Fondi per il Gino Lisa
l'Ue non dice di no

il vertice con la regione: serve un nuovo progetto e sostituire quello contestato

«Abbiamo riaperto una procedura ed evitato comunque la liquidazione della pratica Gino Lisa come aiuti di Stato. E’ un primo passo, adesso in tempi brevissimi ripresenteremo una richiesta ma quel che è importante è che le risorse sono ancora a disposizione e congelate per l’aeroporto di Foggia. Nessuno le toccherà». Così Raffaele Piemontese, assessore al Bilancio, all’esito della videoconferenza con la commissione dell’Unione Europea per esaminare la questione Gino Lisa, unico intervento della Regione (nel decennale vendoliano) in tema di aeroporti che ha richiesto il via libera dell’Unione Europea per nuna presunta frode alla libera concorrenza, a fronte di centinaia di milioni di euro spesi per gli altri scali pugliesi.

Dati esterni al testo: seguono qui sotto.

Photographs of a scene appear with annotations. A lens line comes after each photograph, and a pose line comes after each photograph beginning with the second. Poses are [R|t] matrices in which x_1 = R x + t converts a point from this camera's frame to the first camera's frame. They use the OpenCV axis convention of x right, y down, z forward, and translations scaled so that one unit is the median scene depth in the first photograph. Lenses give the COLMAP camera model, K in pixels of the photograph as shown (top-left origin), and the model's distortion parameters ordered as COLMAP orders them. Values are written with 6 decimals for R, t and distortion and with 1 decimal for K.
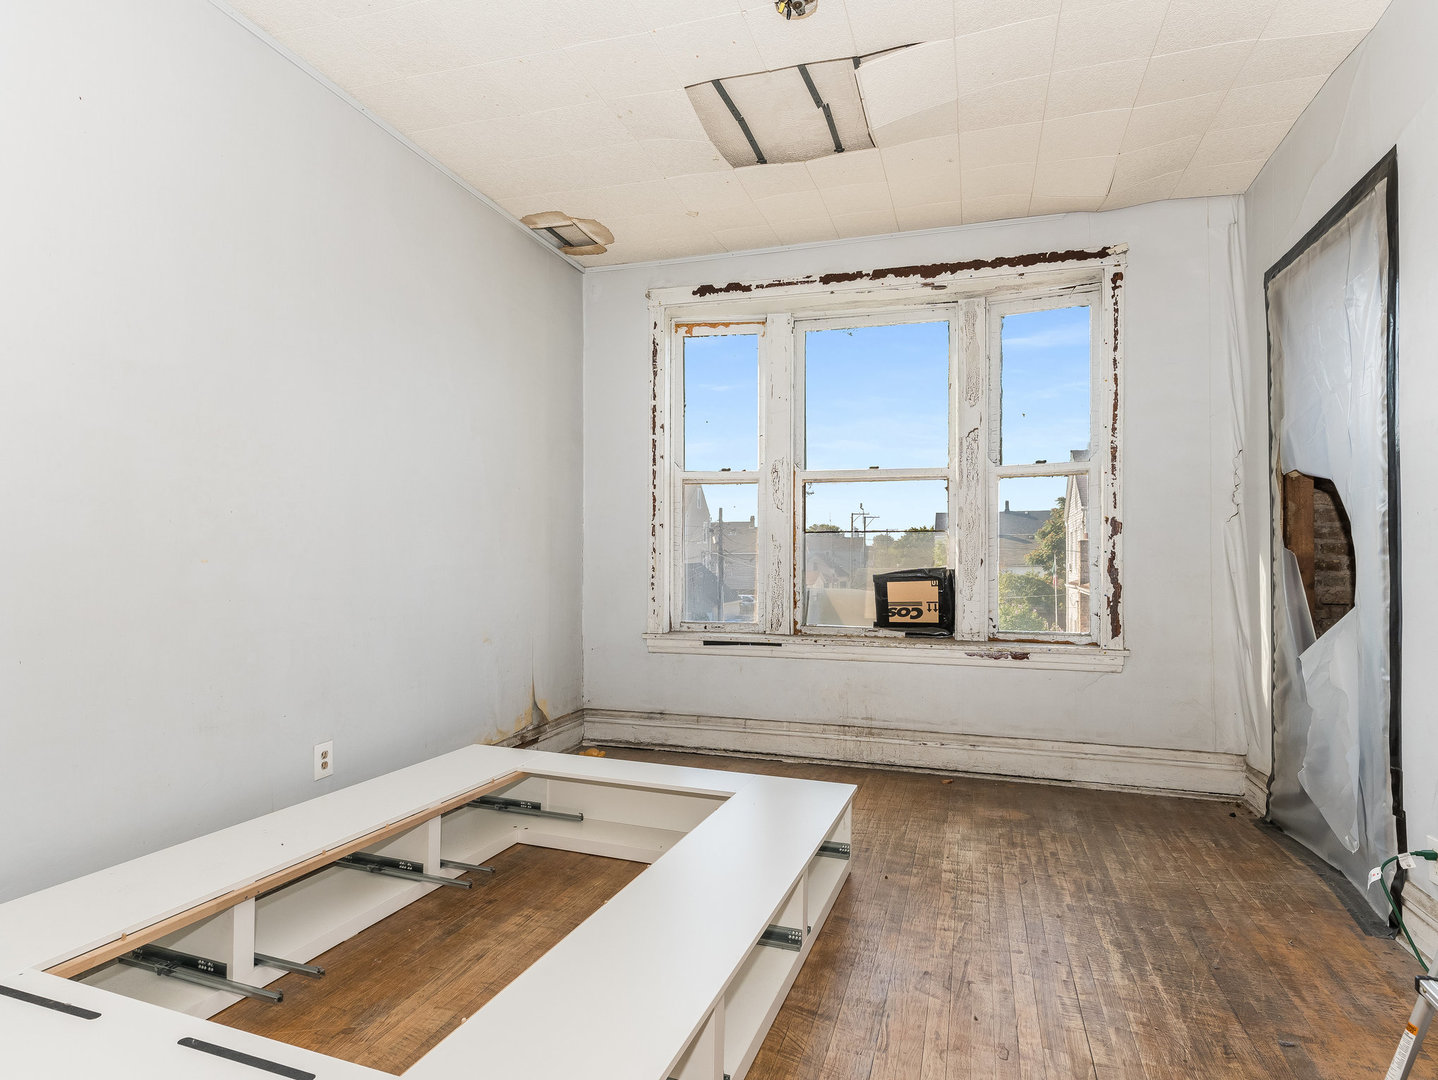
lens RADIAL K [[778.7, 0, 691.1], [0, 778.7, 551.7], [0, 0, 1]] dist [-0.001432, 0.000538]
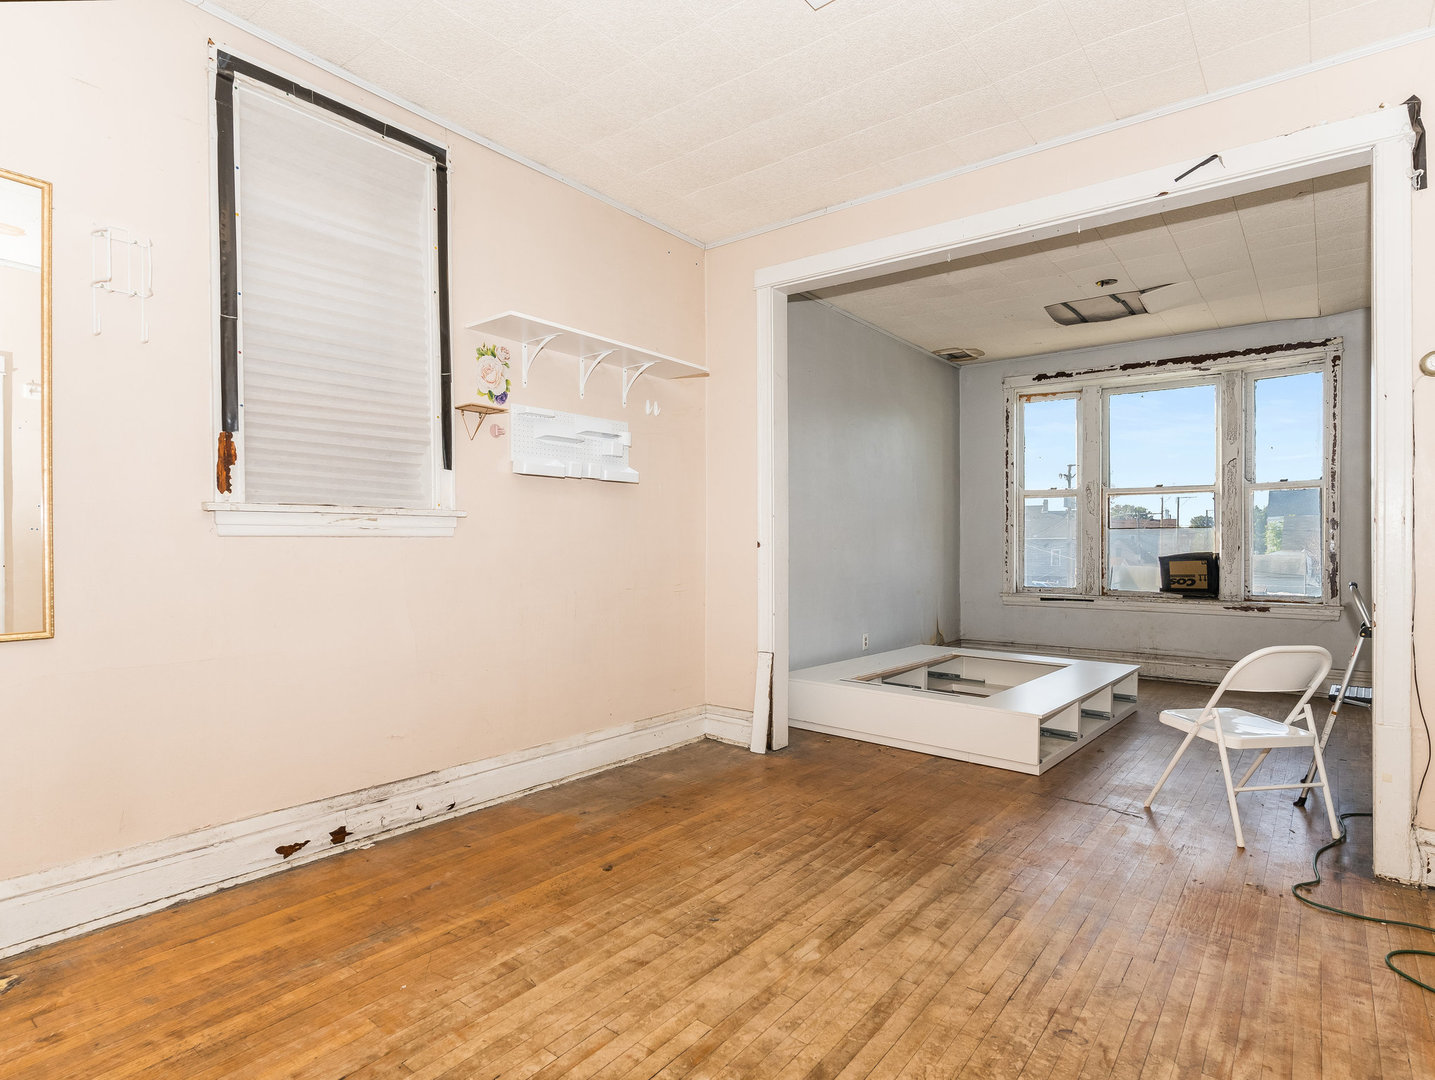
lens RADIAL K [[784.3, 0, 746.8], [0, 784.3, 547.2], [0, 0, 1]] dist [0.000638, 0.001660]
pose [[0.958338, -0.002293, -0.285628, -0.112069], [0.005793, 0.999918, 0.011410, -0.011943], [0.285578, -0.012589, 0.958273, -0.785489]]
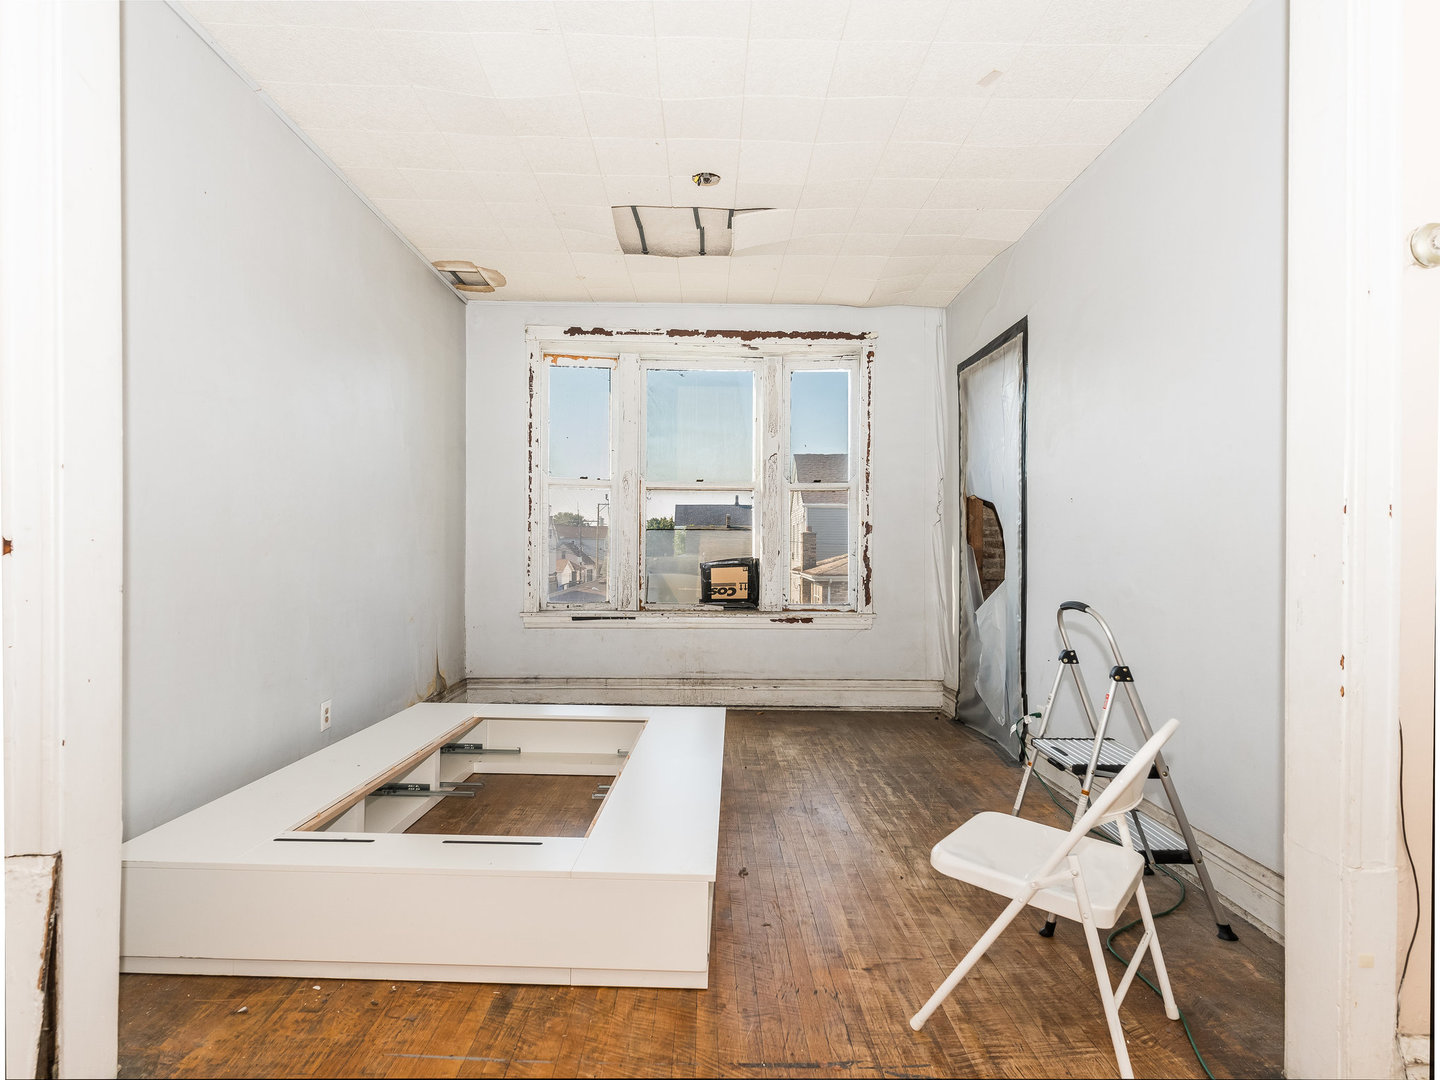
lens RADIAL K [[761.3, 0, 710.1], [0, 761.3, 552.7], [0, 0, 1]] dist [-0.003450, 0.000073]
pose [[0.940445, -0.000804, 0.339944, -0.208444], [-0.004715, 0.999870, 0.015410, -0.007428], [-0.339912, -0.016095, 0.940319, -0.225255]]
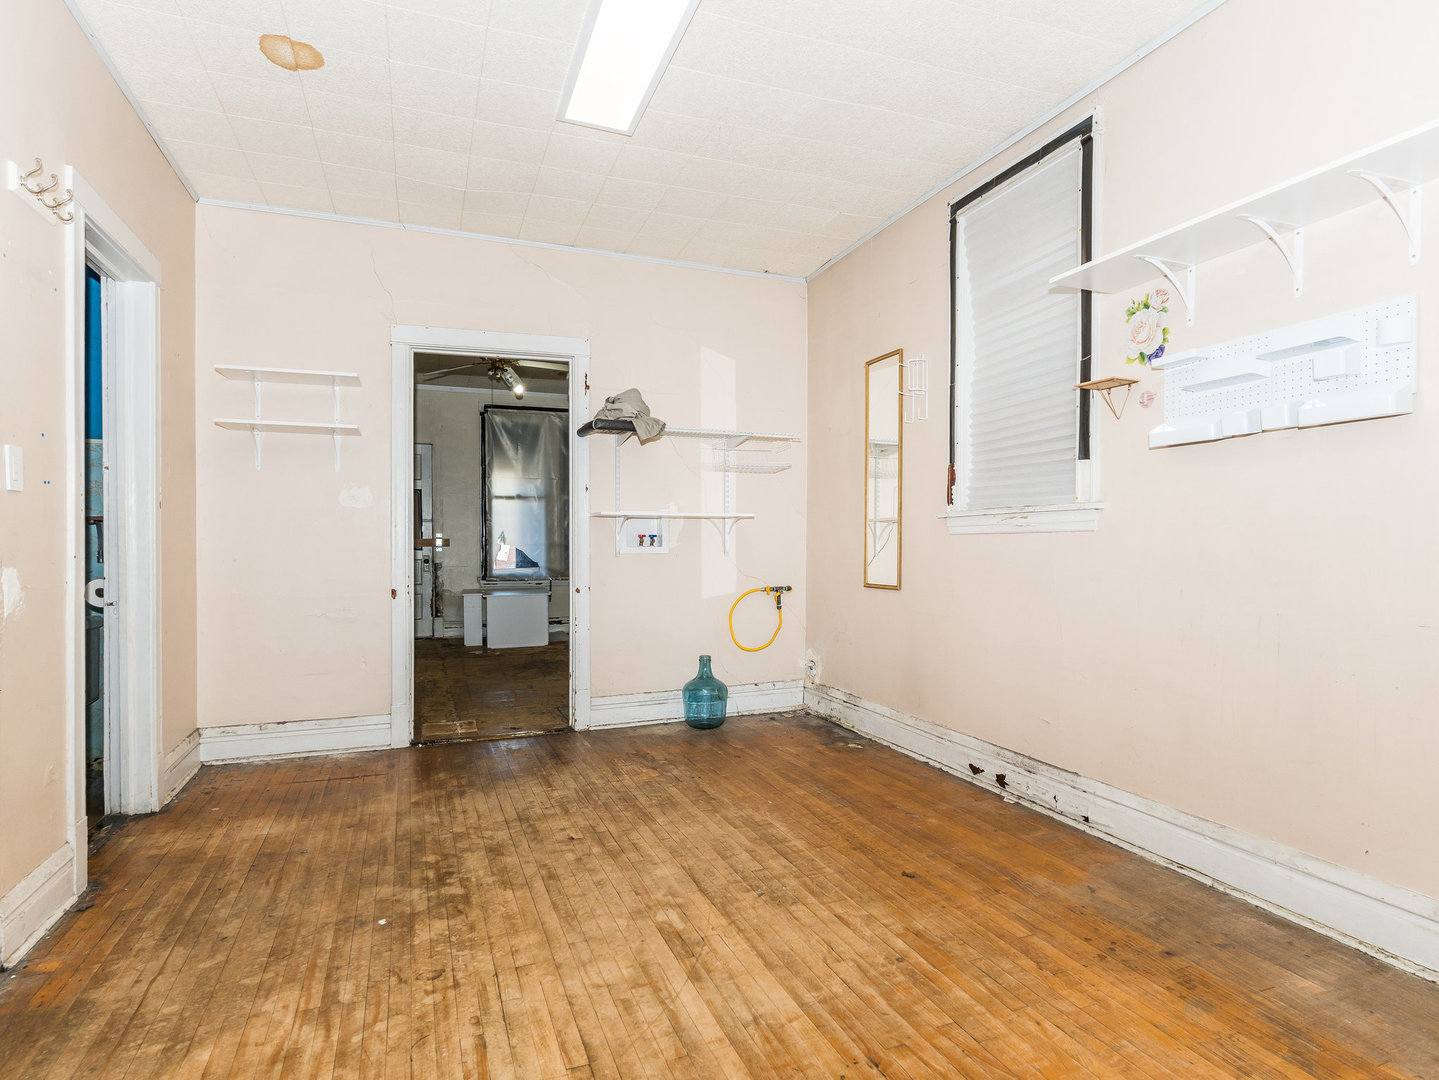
lens RADIAL K [[801.9, 0, 699.0], [0, 801.9, 560.2], [0, 0, 1]] dist [-0.000242, -0.000275]
pose [[-0.776476, 0.010085, -0.630066, 0.124977], [0.004524, 0.999935, 0.010430, 0.002100], [0.630130, 0.005248, -0.776472, 0.201341]]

Alla videoconferenza erano presenti anche l’assessore regionale Di Gioia, i vertici di Aeroporti di Puglia, il sindaco di Foggia, Landella, il presidente della Camera di commercio, Porreca.

«E’ evidente che la commissione ha fortemente contrastato questo progetto, ma le nostre ragioni, che riguardano sia il turismo sia la marginalità geografica rispetto agli altri scali, hanno riaperto la discussione. Adesso riformuleremo la richiesta di utilizzo del 75% dei fondi con una relazione molto più completa. La stessa commissione, a fronte di numerosi interrogativi, ha comunque assicurato alla Regione la massima collaborazione per seguire questa pratica che riteniamo importante per lo sviluppo della Puglia», ha aggiunto l’assessore regionale Piemontese che ha puntualizzato sulla disponibilità dei fondi: «Quelle risorse sono per l’aeroporto di Foggia e non si toccano, adesso iniziamo un nuovo percorso che andrà chiuso in tempi brevissimi».